▶ **Task goal**: Nothing in the records may change. Output them all exactly.

[Saved entries]
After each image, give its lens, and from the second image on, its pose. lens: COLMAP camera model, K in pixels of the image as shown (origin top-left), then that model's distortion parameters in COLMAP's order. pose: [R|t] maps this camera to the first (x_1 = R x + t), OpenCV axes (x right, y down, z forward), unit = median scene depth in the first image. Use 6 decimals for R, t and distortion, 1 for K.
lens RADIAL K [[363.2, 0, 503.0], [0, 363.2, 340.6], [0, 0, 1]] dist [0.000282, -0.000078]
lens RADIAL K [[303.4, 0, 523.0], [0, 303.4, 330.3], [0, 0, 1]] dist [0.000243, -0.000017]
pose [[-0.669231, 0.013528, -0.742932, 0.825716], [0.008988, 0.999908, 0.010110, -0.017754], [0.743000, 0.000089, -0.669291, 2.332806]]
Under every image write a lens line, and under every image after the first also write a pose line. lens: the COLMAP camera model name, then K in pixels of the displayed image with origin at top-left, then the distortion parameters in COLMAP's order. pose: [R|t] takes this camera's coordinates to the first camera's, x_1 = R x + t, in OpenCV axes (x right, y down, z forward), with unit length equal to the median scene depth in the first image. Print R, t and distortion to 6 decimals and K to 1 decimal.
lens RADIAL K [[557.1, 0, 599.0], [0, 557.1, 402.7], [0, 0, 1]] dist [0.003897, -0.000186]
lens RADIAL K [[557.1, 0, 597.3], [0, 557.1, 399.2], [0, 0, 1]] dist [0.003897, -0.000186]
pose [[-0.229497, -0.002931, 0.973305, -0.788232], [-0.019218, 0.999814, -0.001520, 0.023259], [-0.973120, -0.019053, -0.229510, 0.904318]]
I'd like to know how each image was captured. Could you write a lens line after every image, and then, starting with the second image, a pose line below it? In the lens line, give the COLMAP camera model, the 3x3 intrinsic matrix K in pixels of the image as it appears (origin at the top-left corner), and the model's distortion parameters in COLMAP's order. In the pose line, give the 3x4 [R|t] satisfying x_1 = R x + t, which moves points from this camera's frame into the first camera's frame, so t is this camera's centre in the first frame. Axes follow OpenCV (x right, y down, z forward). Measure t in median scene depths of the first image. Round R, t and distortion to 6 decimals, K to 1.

▶ **Exercise response**:
After each image, give its lens, and from the second image on, its pose. lens: COLMAP camera model, K in pixels of the image as shown (origin top-left), then that model's distortion parameters in COLMAP's order. pose: [R|t] maps this camera to the first (x_1 = R x + t), OpenCV axes (x right, y down, z forward), unit = median scene depth in the first image. Use 6 decimals for R, t and distortion, 1 for K.
lens RADIAL K [[363.2, 0, 503.0], [0, 363.2, 340.6], [0, 0, 1]] dist [0.000282, -0.000078]
lens RADIAL K [[303.4, 0, 523.0], [0, 303.4, 330.3], [0, 0, 1]] dist [0.000243, -0.000017]
pose [[-0.669231, 0.013528, -0.742932, 0.825716], [0.008988, 0.999908, 0.010110, -0.017754], [0.743000, 0.000089, -0.669291, 2.332806]]
Under every image write a lens line, and under every image after the first also write a pose line. lens: the COLMAP camera model name, then K in pixels of the displayed image with origin at top-left, then the distortion parameters in COLMAP's order. pose: [R|t] takes this camera's coordinates to the first camera's, x_1 = R x + t, in OpenCV axes (x right, y down, z forward), with unit length equal to the median scene depth in the first image. Print R, t and distortion to 6 decimals and K to 1 decimal.
lens RADIAL K [[557.1, 0, 599.0], [0, 557.1, 402.7], [0, 0, 1]] dist [0.003897, -0.000186]
lens RADIAL K [[557.1, 0, 597.3], [0, 557.1, 399.2], [0, 0, 1]] dist [0.003897, -0.000186]
pose [[-0.229497, -0.002931, 0.973305, -0.788232], [-0.019218, 0.999814, -0.001520, 0.023259], [-0.973120, -0.019053, -0.229510, 0.904318]]
I'd like to know how each image was captured. Could you write a lens line after every image, and then, starting with the second image, a pose line below it? In the lens line, give the COLMAP camera model, the 3x3 intrinsic matrix K in pixels of the image as it appears (origin at the top-left corner), and the model's distortion parameters in COLMAP's order. In the pose line, give the 3x4 [R|t] satisfying x_1 = R x + t, which moves points from this camera's frame into the first camera's frame, so t is this camera's centre in the first frame. Axes follow OpenCV (x right, y down, z forward). Measure t in median scene depths of the first image. Round R, t and distortion to 6 decimals, K to 1.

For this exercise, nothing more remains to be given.